Increasingly such vascular maps are also exploited in research by adding computational flow solutions to the vasculature. However, most of the scientists that use such vasculature tend to overlook the limitations involved with the obtained vascular maps. One limitation is the lack of small branches that are not opacified enough by contrast for X-ray visualization. Another problem is underestimation of the true caliber of the vessels because the X-ray beam passes through a thinner layer of contrast in the vicinity of the walls due to the circular shape of the arteries as we have shown in our previous study.6 Here we highlight another limitation of contrast based imaging of the arterial lumens. Poor contrast penetration into the boundary layer near the tube walls exacerbate the poor visibility of near wall arterial lumen. Contrast poor boundary layer thickness estimated in this study occupies about 10% of the tube radius. The thickness of the contrast poor layer is determined, in analogy to the momentum boundary layer thickness of fluid flow applications, where the concentration of the contrast reaches 99% of the free stream. Therefore, vascular caliber as measured from the obtained image may be an underestimation of the true caliber because of the combined issues of thin layer thickness and poor contrast concentration at the same location.

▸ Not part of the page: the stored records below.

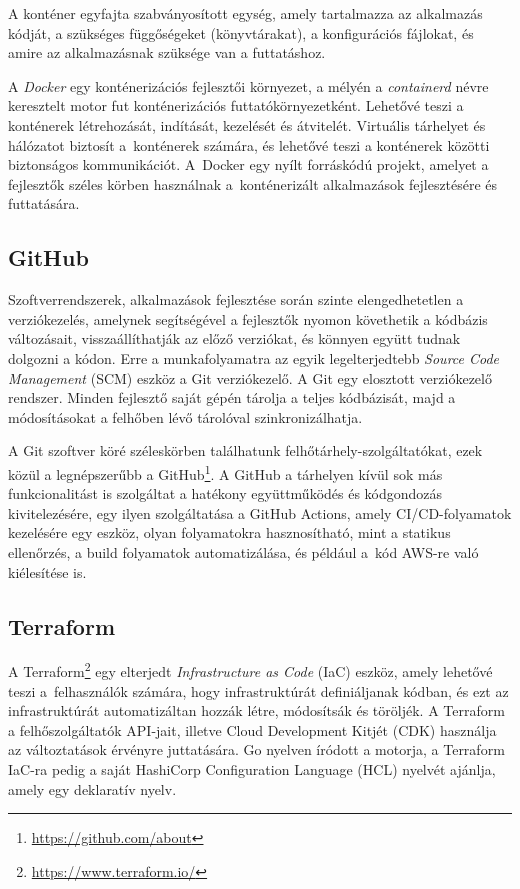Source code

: A konténer egyfajta szabványosított egység, amely tartalmazza az alkalmazás kódját, a szükséges függőségeket (könyvtárakat), a konfigurációs fájlokat, és amire az alkalmazásnak szüksége van a futtatáshoz.

A \emph{Docker} egy konténerizációs fejlesztői környezet, a mélyén a \emph{containerd} névre keresztelt motor fut konténerizációs futtatókörnyezetként.\cite{Docker} Lehetővé teszi a konténerek létrehozását, indítását, kezelését és átvitelét. Virtuális tárhelyet és hálózatot biztosít a~konténerek számára, és lehetővé teszi a konténerek közötti biztonságos kommunikációt. A~Docker egy nyílt forráskódú projekt, amelyet a fejlesztők széles körben használnak a~konténerizált alkalmazások fejlesztésére és futtatására.

\subsection{GitHub}

Szoftverrendszerek, alkalmazások fejlesztése során szinte elengedhetetlen a verziókezelés, amelynek segítségével a fejlesztők nyomon követhetik a kódbázis változásait, visszaállíthatják az előző verziókat, és könnyen együtt tudnak dolgozni a kódon. Erre a munkafolyamatra az egyik legelterjedtebb \emph{Source Code Management} (SCM) eszköz a Git verziókezelő. A Git egy elosztott verziókezelő rendszer. Minden fejlesztő saját gépén tárolja a teljes kódbázisát, majd a módosításokat a felhőben lévő tárolóval szinkronizálhatja.

A Git szoftver köré széleskörben találhatunk felhőtárhely-szolgáltatókat, ezek közül a legnépszerűbb a GitHub\footnote{\url{https://github.com/about}}. A GitHub a tárhelyen kívül sok más funkcionalitást is szolgáltat a hatékony együttműködés és kódgondozás kivitelezésére, egy ilyen szolgáltatása a GitHub Actions, amely CI/CD-folyamatok kezelésére egy eszköz, olyan folyamatokra hasznosítható, mint a statikus ellenőrzés, a build folyamatok automatizálása, és például a~kód AWS-re való kiélesítése is.

\subsection{Terraform}

A Terraform\footnote{\url{https://www.terraform.io/}} egy elterjedt \emph{Infrastructure as Code} (IaC) eszköz\cite{iac}, amely lehetővé teszi a~felhasználók számára, hogy infrastruktúrát definiáljanak kódban, és ezt az infrastruktúrát automatizáltan hozzák létre, módosítsák és töröljék. A Terraform a felhőszolgáltatók API-jait, illetve Cloud Development Kitjét (CDK) használja az változtatások érvényre juttatására. Go nyelven íródott a motorja, a Terraform IaC-ra pedig a saját HashiCorp Configuration Language (HCL) nyelvét ajánlja, amely egy deklaratív nyelv.
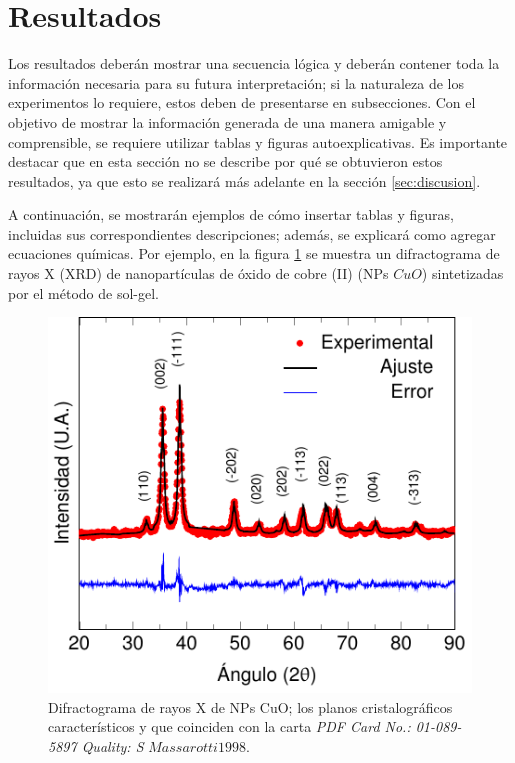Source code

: \documentclass[fleqn,10pt]{SelfArx} %
\begin{document}
\section{Resultados} %
\label{sec:resultados} %

Los resultados deberán mostrar una secuencia lógica y deberán contener toda la información necesaria para su futura interpretación; si la naturaleza de los experimentos lo requiere, estos deben de presentarse en subsecciones. Con el objetivo de mostrar la información generada de una manera amigable y comprensible, se requiere utilizar tablas y figuras autoexplicativas. Es importante destacar que en esta sección no se describe por qué se obtuvieron estos resultados, ya que esto se realizará más adelante en la sección \ref{sec:discusion}.

A continuación, se mostrarán ejemplos de cómo insertar tablas y figuras, incluidas sus correspondientes descripciones; además, se explicará como agregar ecuaciones químicas. Por ejemplo, en la figura \ref{fig:xrd} se muestra un difractograma de rayos X (XRD) de nanopartículas de óxido de cobre (II) (NPs $CuO$) sintetizadas por el método de sol-gel.

\begin{figure}[ht!]
    \centering
    \includegraphics[width=\linewidth]{figuras/xrd.pdf}
    \caption{Difractograma de rayos X de NPs CuO; los planos cristalográficos característicos y que coinciden con la carta \textit{PDF Card No.: 01-089-5897 Quality: S} $Massarotti1998$.}
    \label{fig:xrd}
\end{figure}
\end{document}
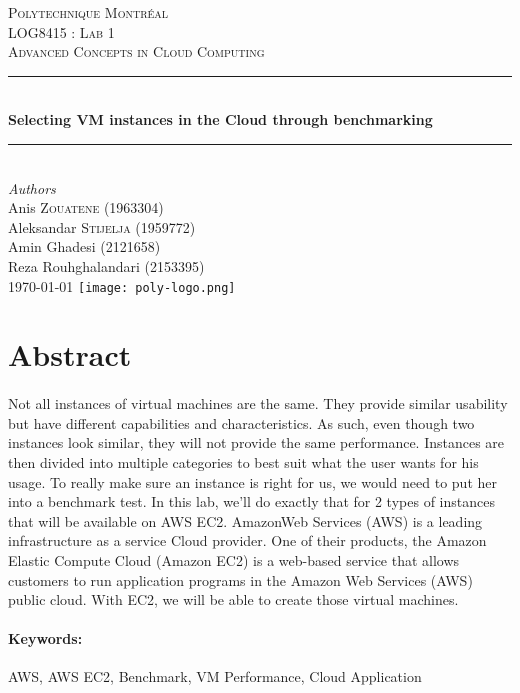 \documentclass[12pt]{article}
\begin{document}
\begin{titlepage} 
	\newcommand{\HRule}{\rule{\linewidth}{0.5mm}}
	\center
	\textsc{\LARGE Polytechnique Montréal}\\[1.5cm]
	\textsc{\Large LOG8415 : Lab 1}\\[0.5cm]
	\textsc{\large Advanced Concepts in Cloud Computing}\\[0.5cm]
	\HRule\\[0.4cm]
	{\huge\bfseries Selecting VM instances in the Cloud through
	benchmarking}\\[0.4cm]
	\HRule\\[1.5cm]
	{\large\textit{Authors}}\\
	Anis \textsc{Zouatene} (1963304)\\
	Aleksandar \textsc{Stijelja} (1959772)\\
	Amin Ghadesi\textsc{} (2121658)\\
        Reza Rouhghalandari \textsc{} (2153395)\\
	\vfill\vfill\vfill {\large\today} \vfill\vfill
	\texttt{[image: poly-logo.png]}\\[1cm]
	\vfill
\end{titlepage}


\section{Abstract}
	\paragraph{} Not all instances of virtual machines are the same. 
    They provide similar usability but have different capabilities 
    and characteristics. As such, even though two instances look similar, 
    they will not provide the same performance. Instances are then divided 
    into multiple categories to best suit what the user wants for his usage. 
    To really make sure an instance is right for us, we would need to put her 
    into a benchmark test. In this lab, we’ll do exactly that for 2 types of 
    instances that will be available on AWS EC2. AmazonWeb Services (AWS) is 
    a leading infrastructure as a service Cloud provider. One of their products, 
    the Amazon Elastic Compute Cloud (Amazon EC2) is a web-based service that 
    allows customers to run application programs in the Amazon Web Services (AWS) 
    public cloud. With EC2, we will be able to create those virtual machines.

	\paragraph{Keywords:}AWS, AWS EC2, Benchmark, VM Performance, Cloud Application
	\pagebreak
\end{document}
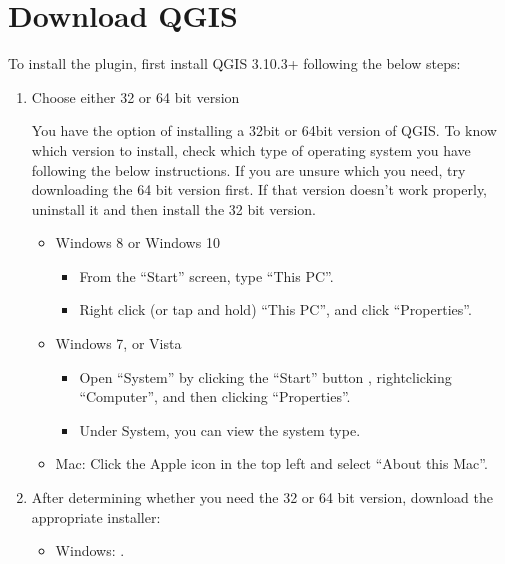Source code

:\documentclass[letterpaper,10pt,english]{sphinxmanual}
\begin{document}
\section{Download QGIS}
\label{\detokenize{Qgis_Plugin/before_installing:download-qgis}}
\sphinxAtStartPar
To install the plugin, first install QGIS 3.10.3+ following the below steps:
\begin{enumerate}
%
\item {} 
\sphinxAtStartPar
Choose either 32 or 64 bit version

\sphinxAtStartPar
You have the option of installing a 32\sphinxhyphen{}bit or 64\sphinxhyphen{}bit version of QGIS. To
know which version to install, check which type of operating system you have
following the below instructions. If you are unsure which you need, try
downloading the 64 bit version first. If that version doesn’t work properly,
un\sphinxhyphen{}install it and then install the 32 bit version.
\begin{itemize}
\item {} 
\sphinxAtStartPar
Windows 8 or Windows 10
\begin{itemize}
\item {} 
\sphinxAtStartPar
From the “Start” screen, type “This PC”.

\item {} 
\sphinxAtStartPar
Right click (or tap and hold) “This PC”, and click “Properties”.

\end{itemize}

\item {} 
\sphinxAtStartPar
Windows 7, or Vista
\begin{itemize}
\item {} 
\sphinxAtStartPar
Open “System” by clicking the “Start” button , right\sphinxhyphen{}clicking
“Computer”, and then clicking “Properties”.

\item {} 
\sphinxAtStartPar
Under System, you can view the system type.

\end{itemize}

\item {} 
\sphinxAtStartPar
Mac: Click the Apple icon in the top left and select “About this Mac”.

\end{itemize}

\item {} 
\sphinxAtStartPar
After determining whether you need the 32 or 64 bit version, download the
appropriate installer:
\begin{itemize}
\item {} 
\sphinxAtStartPar
Windows: .


\end{itemize}
\end{enumerate}
\end{document}
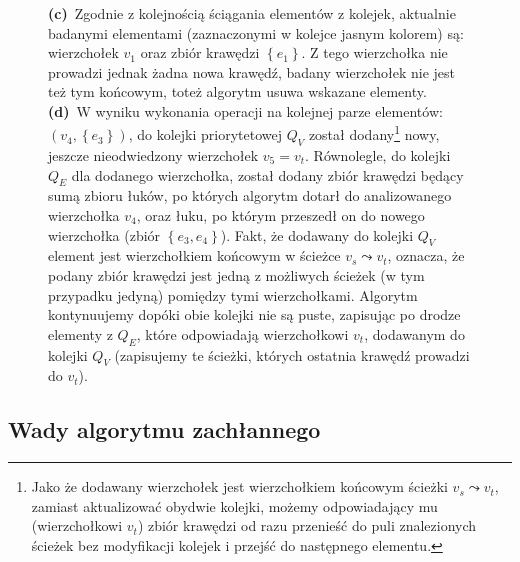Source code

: \begin{savenotes}
\begin{figure}[!h]
{			\textbf{(c)}~Zgodnie z kolejnością ściągania elementów z kolejek, aktualnie badanymi elementami (zaznaczonymi w kolejce jasnym kolorem) są: wierzchołek $v_{1}$ oraz zbiór krawędzi $\left\{ e_{1} \right\}$. Z tego wierzchołka nie prowadzi jednak żadna nowa krawędź, badany wierzchołek nie jest też tym końcowym, toteż algorytm usuwa wskazane elementy.
			\textbf{(d)}~W wyniku wykonania operacji na kolejnej parze elementów: $\left( v_{4}, \left\{ e_{3} \right\} \right)$, do kolejki priorytetowej $Q_{V}$ został dodany\footnote{Jako że dodawany wierzchołek jest wierzchołkiem końcowym ścieżki $v_{s} \leadsto v_{t}$, zamiast aktualizować obydwie kolejki, możemy odpowiadający mu (wierzchołkowi $v_{t}$) zbiór krawędzi od razu przenieść do puli znalezionych ścieżek bez modyfikacji kolejek i przejść do następnego elementu.} nowy, jeszcze nieodwiedzony wierzchołek $v_{5} = v_{t}$. Równolegle, do kolejki $Q_{E}$ dla dodanego wierzchołka, został dodany zbiór krawędzi będący sumą zbioru łuków, po których algorytm dotarł do analizowanego wierzchołka $v_{4}$, oraz łuku, po którym przeszedł on do nowego wierzchołka (zbiór $\left\{ e_{3}, e_{4} \right\}$). Fakt, że dodawany do kolejki $Q_{V}$ element jest wierzchołkiem końcowym w ścieżce $v_{s} \leadsto v_{t}$, oznacza, że podany zbiór krawędzi jest jedną z możliwych ścieżek (w tym przypadku jedyną) pomiędzy tymi wierzchołkami. Algorytm kontynuujemy dopóki obie kolejki nie są puste, zapisując po drodze elementy z $Q_{E}$, które odpowiadają wierzchołkowi $v_{t}$, dodawanym do kolejki $Q_{V}$ (zapisujemy te ścieżki, których ostatnia krawędź prowadzi do $v_{t}$).
		}
		\label{fig:bfsExample}
	\end{figure}
\end{savenotes}

\subsection{Wady algorytmu zachłannego}

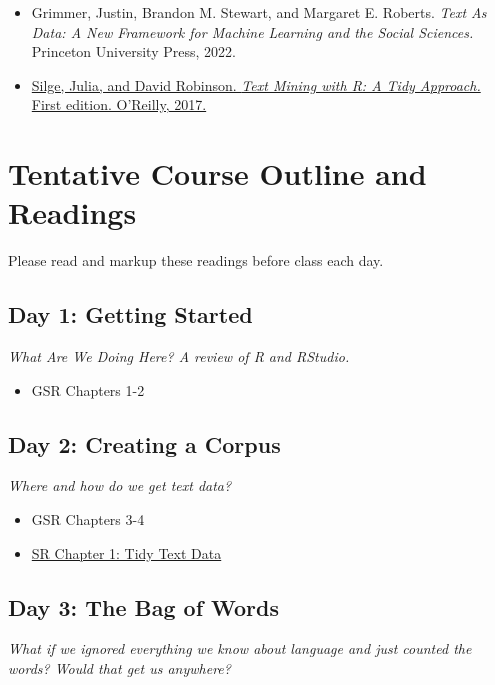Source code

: \documentclass[11pt, letterpaper]{article}
\begin{document}
\begin{itemize}
\item Grimmer, Justin, Brandon M. Stewart, and Margaret E. Roberts. \textit{Text As Data: A New Framework for Machine Learning and the Social Sciences.} Princeton University Press, 2022.
\item \href{https://www.tidytextmining.com/index.html}{Silge, Julia, and David Robinson. \textit{Text Mining with R: A Tidy Approach.} First edition. O’Reilly, 2017.}
\end{itemize} 



\section*{Tentative Course Outline and Readings}

Please read and markup these readings before class each day.

\subsection*{Day 1: Getting Started}

\textit{What Are We Doing Here? A review of R and RStudio.}

\begin{itemize}
	\item GSR Chapters 1-2
\end{itemize}

\subsection*{Day 2: Creating a Corpus}

\textit{Where and how do we get text data?}

\begin{itemize}
	\item GSR Chapters 3-4
	\item \href{https://www.tidytextmining.com/tidytext.html}{SR Chapter 1: Tidy Text Data}
\end{itemize}

\subsection*{Day 3: The Bag of Words}

\textit{What if we ignored everything we know about language and just counted the words? Would that get us anywhere?}
\end{document}
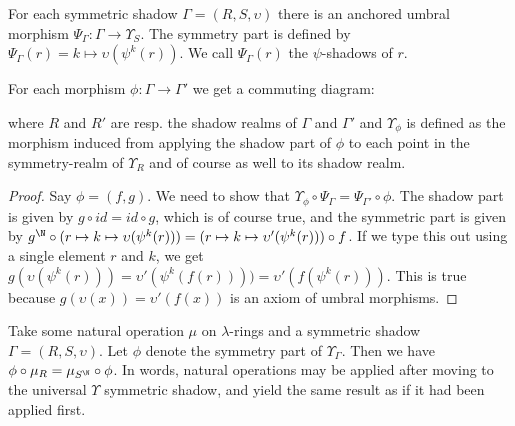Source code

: \begin{propdef}
  For each symmetric shadow $\Gamma = (R, S, \upsilon)$ there is an anchored umbral morphism $\Psi_{\Gamma} : \Gamma \to \Upsilon_S$. The symmetry part is defined by $\Psi_{\Gamma}(r) = k \mapsto \upsilon(\psi^k(r))$. We call $\Psi_{\Gamma}(r)$ the $\psi$-shadows of $r$.
\end{propdef}

\begin{propdef} \label{propdef:upsilonUniversalDiagram}
  For each morphism $\phi : \Gamma \to \Gamma'$ we get a commuting diagram:
  \begin{center}
  \end{center}
  where $R$ and $R'$ are resp. the shadow realms of $\Gamma$ and $\Gamma'$ and $\Upsilon_{\phi}$ is defined as the morphism induced from applying the shadow part of $\phi$ to each point in the symmetry-realm of $\Upsilon_R$ and of course as well to its shadow realm.
\end{propdef}

\begin{proof}
  Say $\phi = (f, g)$. We need to show that $\Upsilon_{\phi} \circ \Psi_\Gamma = \Psi_{\Gamma'} \circ \phi$. The shadow part is given by $g \circ id = id \circ g$, which is of course true, and the symmetric part is given by $g^{\N} \circ (r \mapsto k \mapsto \upsilon(\psi^k(r))) = (r \mapsto k \mapsto \upsilon'(\psi^k(r))) \circ f$. If we type this out using a single element $r$ and $k$, we get $g(\upsilon(\psi^k(r))) = \upsilon'(\psi^k(f(r)))) = \upsilon'(f(\psi^k(r)))$. This is true because $g(\upsilon(x)) = \upsilon'(f(x))$ is an axiom of umbral morphisms. \qedhere
\end{proof}

\begin{proposition} \label{prop:naturalCommutativity}
  Take some natural operation $\mu$ on $\lambda$-rings and a symmetric shadow $\Gamma = (R, S, \upsilon)$. Let $\phi$ denote the symmetry part of $\Upsilon_\Gamma$. Then we have $\phi \circ \mu_R = \mu_{S^{\N}} \circ \phi$. In words, natural operations may be applied after moving to the universal $\Upsilon$ symmetric shadow, and yield the same result as if it had been applied first.
\end{proposition}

In this study as well as in our previous investigation we used blood and contrast flow rates that are typically employed during an arterial injection particularly in the cerebrovasculature. In the experiments we scaled up the tube and catheter dimensions to obtain better spatial resolution and adjusted the flow rates to match the Reynolds numbers to the in vivo, a typical approach in flow dynamics similitude. One limitations of this study is the use of steady flow rather than pulsatile flow. However, since the duration of the injections are much longer than the duration of systole, additional agitation by pulsatility is likely to have a small effect on mixing as we have shown in the carotid of the Rabbit.6 Another limitation arises from the unknown molecular diffusion coefficient of angiographic contrast. However, the molecular diffusion coefficient of iodine in aqueous solutions has been investigated before and reported to be about 1.36 × 10−9 m2/s at 298 °K with diffusivity increasing to 4.32 10−9 m2/s at 358 °K.1 Therefore, we used a range of values that should, in principle, approximate the coefficient of the various contrast agents. Yet another limitation arises from positioning the distal tip of the catheter for contrast injection concentrically in the tube which is not always the case in vivo. Departure from the ideal position may result in somewhat different distribution of contrast concentration in the mixing zone but will likely have a small effect on the length of the mixing zone. In summary, the purpose of this study was two folds. First, we opted to confirm that it is feasible to calculate the mixing zone length in typical cerebrovascular arterial injections and such mixing zone is confined to about ten arterial diameters downstream of the catheter tip. Second, we evaluated the thickness of the contrast poor wall boundary layer and its potential influence on arterial calibers that are derived from contrast enhanced images of arterial lumens.